*** Opening of Data excerpts ***

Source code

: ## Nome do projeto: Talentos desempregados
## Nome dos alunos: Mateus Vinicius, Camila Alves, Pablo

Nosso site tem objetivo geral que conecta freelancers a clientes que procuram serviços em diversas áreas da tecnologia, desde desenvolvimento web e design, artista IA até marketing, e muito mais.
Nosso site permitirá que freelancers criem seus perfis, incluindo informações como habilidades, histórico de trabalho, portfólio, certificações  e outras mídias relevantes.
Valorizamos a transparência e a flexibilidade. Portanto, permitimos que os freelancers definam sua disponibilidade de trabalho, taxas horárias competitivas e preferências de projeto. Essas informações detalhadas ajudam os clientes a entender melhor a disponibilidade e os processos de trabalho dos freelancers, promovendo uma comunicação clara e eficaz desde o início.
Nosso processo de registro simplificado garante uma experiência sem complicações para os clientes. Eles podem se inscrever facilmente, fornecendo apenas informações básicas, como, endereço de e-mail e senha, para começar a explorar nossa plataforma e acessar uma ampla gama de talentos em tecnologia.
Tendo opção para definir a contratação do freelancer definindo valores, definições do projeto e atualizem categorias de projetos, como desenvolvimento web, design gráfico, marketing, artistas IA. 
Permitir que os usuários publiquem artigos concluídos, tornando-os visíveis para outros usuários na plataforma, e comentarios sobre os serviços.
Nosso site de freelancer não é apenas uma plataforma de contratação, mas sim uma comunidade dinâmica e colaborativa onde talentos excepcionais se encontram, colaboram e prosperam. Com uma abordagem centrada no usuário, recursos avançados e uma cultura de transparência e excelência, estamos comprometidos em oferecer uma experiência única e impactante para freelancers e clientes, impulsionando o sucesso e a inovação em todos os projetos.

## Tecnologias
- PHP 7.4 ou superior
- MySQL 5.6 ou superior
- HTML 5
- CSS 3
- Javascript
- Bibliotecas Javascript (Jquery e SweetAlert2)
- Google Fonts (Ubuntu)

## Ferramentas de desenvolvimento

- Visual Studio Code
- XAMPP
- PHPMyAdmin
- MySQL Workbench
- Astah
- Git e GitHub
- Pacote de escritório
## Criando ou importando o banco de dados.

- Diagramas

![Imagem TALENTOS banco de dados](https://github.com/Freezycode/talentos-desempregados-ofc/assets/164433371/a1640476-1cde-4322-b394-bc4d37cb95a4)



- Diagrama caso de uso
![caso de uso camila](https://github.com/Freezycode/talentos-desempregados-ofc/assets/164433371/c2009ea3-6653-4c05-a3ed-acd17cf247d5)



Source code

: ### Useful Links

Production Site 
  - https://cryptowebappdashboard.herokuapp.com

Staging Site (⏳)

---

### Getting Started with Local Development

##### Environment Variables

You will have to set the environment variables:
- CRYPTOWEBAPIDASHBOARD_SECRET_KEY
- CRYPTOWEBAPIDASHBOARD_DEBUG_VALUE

*** Close of Data excerpts ***

**What the task requires**
Which of the lines above carry the string "apenas"? Copy every one.

**Result of this task**
Nosso processo de registro simplificado garante uma experiência sem complicações para os clientes. Eles podem se inscrever facilmente, fornecendo apenas informações básicas, como, endereço de e-mail e senha, para começar a explorar nossa plataforma e acessar uma ampla gama de talentos em tecnologia.
Nosso site de freelancer não é apenas uma plataforma de contratação, mas sim uma comunidade dinâmica e colaborativa onde talentos excepcionais se encontram, colaboram e prosperam. Com uma abordagem centrada no usuário, recursos avançados e uma cultura de transparência e excelência, estamos comprometidos em oferecer uma experiência única e impactante para freelancers e clientes, impulsionando o sucesso e a inovação em todos os projetos.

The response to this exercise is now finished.